Thursday, March 10, 2011

I'm sorry

I want to apologize that you weren't me this morning. Seriously, what an amazing morning. We had a great pancake with the pastors breakfast. Daddy mixes the pancake batter and Bradyn flips! We make a good team.

So the pastors, Pete and I were talking this morning and Peter Zulu shared about the Neighborhood watch they are organizing in their compound. The past month, the police post was burned to the ground because of some injustice that went on, and so with no police post and very little police presence, Peter decided to organize a neighborhood group to walk the streets at night and provide protection for the community if someone sees or hears a thief. He has over 70 people on his phone list, and just last night 24 people walked through the compound patrolling. He was elected the chairman of this watch committee. He said that he got the idea of how to help the community by the sessions with Bruce on community development a couple of weeks ago. I was really encouraged by this. First of all, it is free. Second, he is now helping and befriending many non-Christians. Third, he is helping the community. And lastly, he is building a relationship with the police department as a partnership of protection. Peter said he is using scripture to help guide the meetings. He is always the first one out in the streets as well, which is a big deal. Once he is out, the others will come out of the house. For a community that struggles with fear in every dimension, Peter is showing how faith in God can help overcome fears. Anyways, amazing.

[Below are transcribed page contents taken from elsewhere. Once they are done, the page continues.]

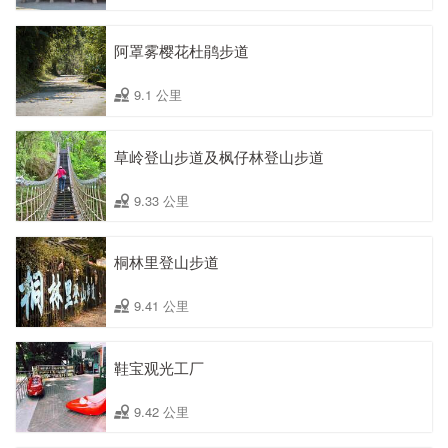
阿罩雾樱花杜鹃步道
9.1 公里
草岭登山步道及枫仔林登山步道
9.33 公里
桐林里登山步道
9.41 公里
鞋宝观光工厂
9.42 公里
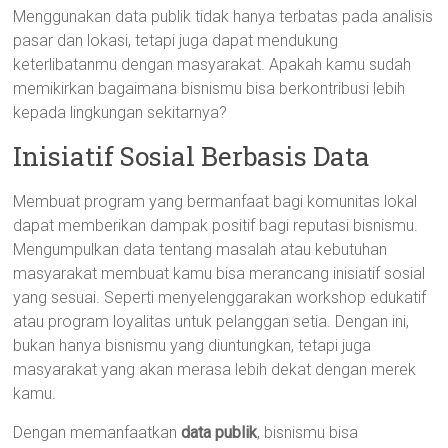
Menggunakan data publik tidak hanya terbatas pada analisis
pasar dan lokasi, tetapi juga dapat mendukung
keterlibatanmu dengan masyarakat. Apakah kamu sudah
memikirkan bagaimana bisnismu bisa berkontribusi lebih
kepada lingkungan sekitarnya?
Inisiatif Sosial Berbasis Data
Membuat program yang bermanfaat bagi komunitas lokal
dapat memberikan dampak positif bagi reputasi bisnismu.
Mengumpulkan data tentang masalah atau kebutuhan
masyarakat membuat kamu bisa merancang inisiatif sosial
yang sesuai. Seperti menyelenggarakan workshop edukatif
atau program loyalitas untuk pelanggan setia. Dengan ini,
bukan hanya bisnismu yang diuntungkan, tetapi juga
masyarakat yang akan merasa lebih dekat dengan merek
kamu.
Dengan memanfaatkan
data publik
, bisnismu bisa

Then, Pete and I went with Peter and Joseph to visit Peter Zulu's church/school.

It is amazing the progress they are making at the school. The building is done. The kids are learning, 40 or so in the morning and another handful in the afternoon. Amazing. I have watched this building go up, bit by bit, and now to watch this building being used every day of the week by some of the neediest kids in the community to make a life-changing difference is impossible to even explain. There was a little girl with orange hair which means that she is malnourished. Three classrooms in one room. Three teachers, volunteering. On a river where no one ever dared to build. And the bridge. It is almost done. They are waiting on some rail lines. The water was so high, we couldn't even pass that way. The bridge will bless the whole community.

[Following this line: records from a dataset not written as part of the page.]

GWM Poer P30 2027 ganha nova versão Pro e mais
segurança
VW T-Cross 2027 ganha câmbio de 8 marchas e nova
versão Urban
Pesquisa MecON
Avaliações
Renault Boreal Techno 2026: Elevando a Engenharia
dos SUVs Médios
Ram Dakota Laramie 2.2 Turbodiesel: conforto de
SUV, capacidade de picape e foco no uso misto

These kids sang some songs, and posed for the camera happy Mzungus.

And then we went to Joseph's house. I am pretty embarrassed that for as good of friends as we are, I haven't been there yet. No excuses, especially in a Zambian culture where visiting one's houses is near the top in importance. Thankfully he is very gracious. Anyway, it was so good to finally visit. I met his week old daughter, Hope. What a beautiful little girl. And I was able to snuggle with Joseph Jr. a bit as well.

He seems so aloof and disinterested when I am there. But Joseph told me that after I leave, he will run around the community telling everyone that a Mzungu came to his house and hugged him. Pretty funny. The other funny thing was the other day, Kelly and Pete were giving Joseph a ride home and gave him an extra Peanut Butter and Jelly sandwich. He liked it so much he went and bought some Peanut Butter and Jelly and now his son Joseph Jr. doesn't want Nshima anymore, just a PB and J sandwiches. Ahh, the lure of America! After praying for their family, we went to Peter's house.

It was there that little Steve and I were reunited, yet, once again. He is a chubby little guy, super cute and pretty chill with Mzungus. It was great to see him again, and spend time in Peter's house with his family. Peter told me this week that Steve's brothers call him Professor (since I am Peter's professor). I thought that was pretty funny!

We then went from there to Patson's house where we were able to see his community school. Incredible. I was chatting with Patson afterwards. He was very encouraged by our visit and support and encouragement. We had arrived at lunch time and so I asked them if the kids brought their own food. He said, "No. We have started a feeding program." The feeding program cost about 1.2 million Kwacha a month (around $250 and he doesn't make even that amount for himself in a month, I don't think) and so every day, these kids get some porridge for lunch. “They are very poor.” He said.

Later he mentioned about the feeding program, "We started it by faith. You have to start by taking a step. Some days, we don't have the food and we just hold up our hands to God waiting for him to feed us." Hello, Mr. George Mueller of Africa, nice to meet you. I am going to go eat some dirt around people less holy than you:) Oh my goodness, seriously? Who does that? Who seriously lives by that kind of faith? I have read books about people like you, but how is it that you are my student? How does he do it? He doesn't. God does. He said, "God is the one doing this. He cares." Later, he said, "Sometimes I just like to go and watch the kids. I love these kids. My heart is for these kids."

So, like I said, sorry you were not me this morning. That makes me sad. But hopefully I made it up to you a little bit by letting you know what God is doing in and through the pastors here in Zambia.


Adrain said...

I am sorry too. Love the post, pictures and video.

Ted K said...

Wow, Steve, great photos and stories. I don't think you stated what compound the first couple of photos were at. It looks like Missis? We pray for you often and hope tovisit again.

Anonymous said...

Thank you for the glimpse since we weren't there. Amazing is right!